# REQUIREMENT
Should the listing contain images, exclude them; give the rest again exactly.

# AVAILABLE RECORDS
______________________________
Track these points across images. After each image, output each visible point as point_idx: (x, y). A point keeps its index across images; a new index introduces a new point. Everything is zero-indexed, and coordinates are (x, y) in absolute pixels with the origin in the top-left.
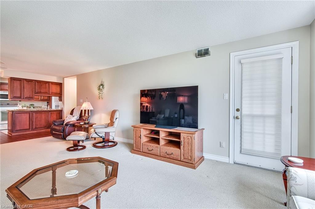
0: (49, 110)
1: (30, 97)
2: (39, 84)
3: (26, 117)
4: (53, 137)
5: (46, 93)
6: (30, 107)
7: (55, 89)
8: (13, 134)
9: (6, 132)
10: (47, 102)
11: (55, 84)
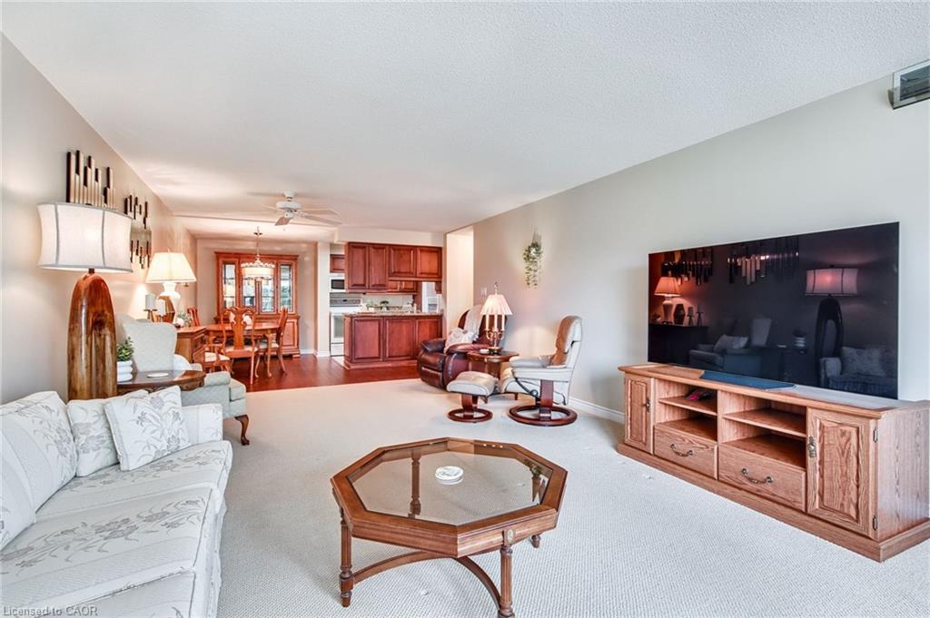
0: (415, 314)
1: (380, 285)
2: (397, 252)
3: (372, 329)
4: (423, 380)
5: (409, 273)
6: (381, 308)
7: (426, 263)
8: (352, 367)
9: (341, 361)
10: (412, 296)
11: (427, 251)
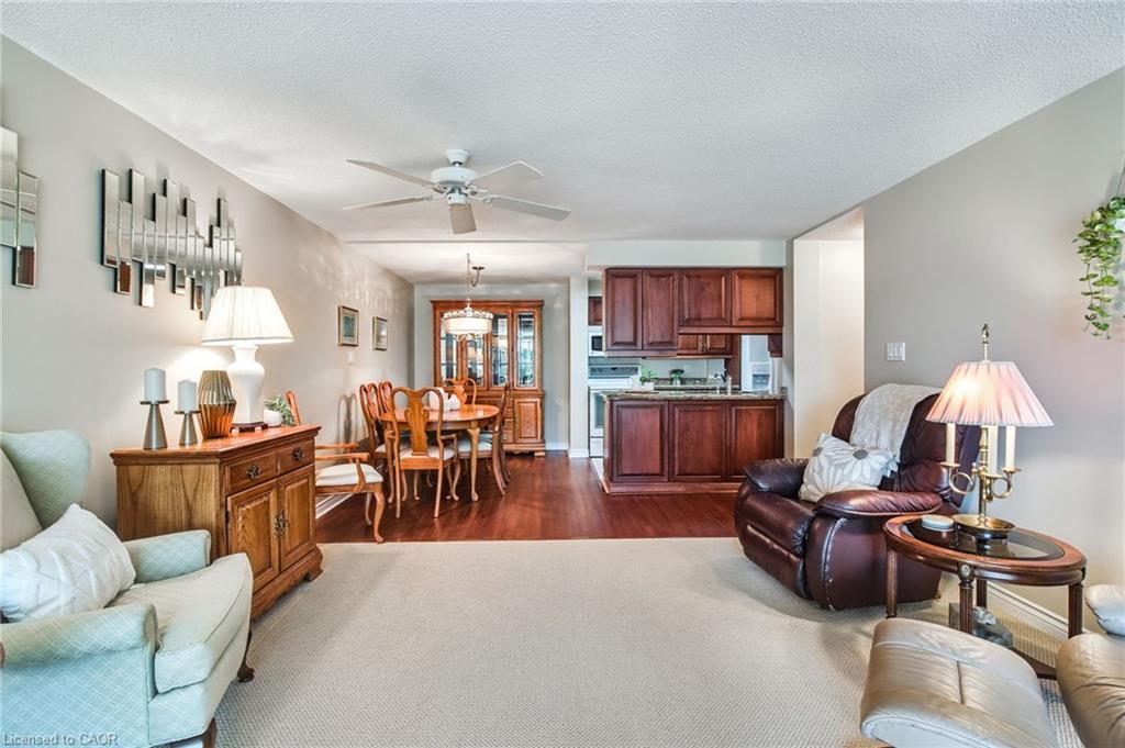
0: (729, 395)
1: (661, 343)
2: (694, 280)
3: (649, 423)
5: (719, 320)
6: (672, 380)
7: (750, 300)
10: (723, 361)
11: (752, 277)
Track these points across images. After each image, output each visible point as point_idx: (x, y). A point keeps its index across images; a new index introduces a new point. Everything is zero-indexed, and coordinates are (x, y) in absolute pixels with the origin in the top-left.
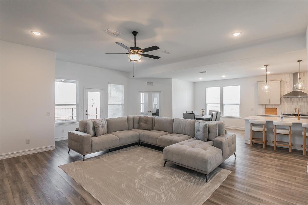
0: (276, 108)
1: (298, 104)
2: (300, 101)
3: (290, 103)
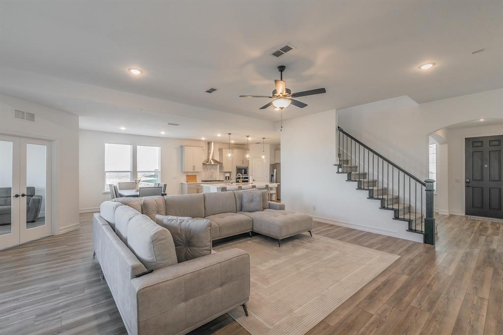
______________________________
# RESULT
Track these points across images. After each image, output each visible point as point_idx: (x, y). A point keeps its index across images; a new index introduces a new point. Everything is zero-indexed, and coordinates are (x, y) in absolute pixels with the origin in the top-left.
0: (49, 110)
1: (30, 97)
2: (39, 84)
3: (26, 117)
4: (53, 137)
5: (46, 93)
6: (30, 107)
7: (55, 89)
8: (13, 134)
9: (6, 132)
10: (47, 102)
11: (55, 84)
0: (415, 314)
1: (380, 285)
2: (397, 252)
3: (372, 329)
4: (423, 380)
5: (409, 273)
6: (381, 308)
7: (426, 263)
8: (352, 367)
9: (341, 361)
10: (412, 296)
11: (427, 251)
0: (729, 395)
1: (661, 343)
2: (694, 280)
3: (649, 423)
5: (719, 320)
6: (672, 380)
7: (750, 300)
10: (723, 361)
11: (752, 277)
Track these points across images. After each image, output each visible point as point_idx: (x, y). A point keeps its index across images; a new index introduces a new point. Everything is zero-indexed, and coordinates are (x, y) in absolute pixels with the origin in the top-left.
0: (276, 108)
1: (298, 104)
2: (300, 101)
3: (290, 103)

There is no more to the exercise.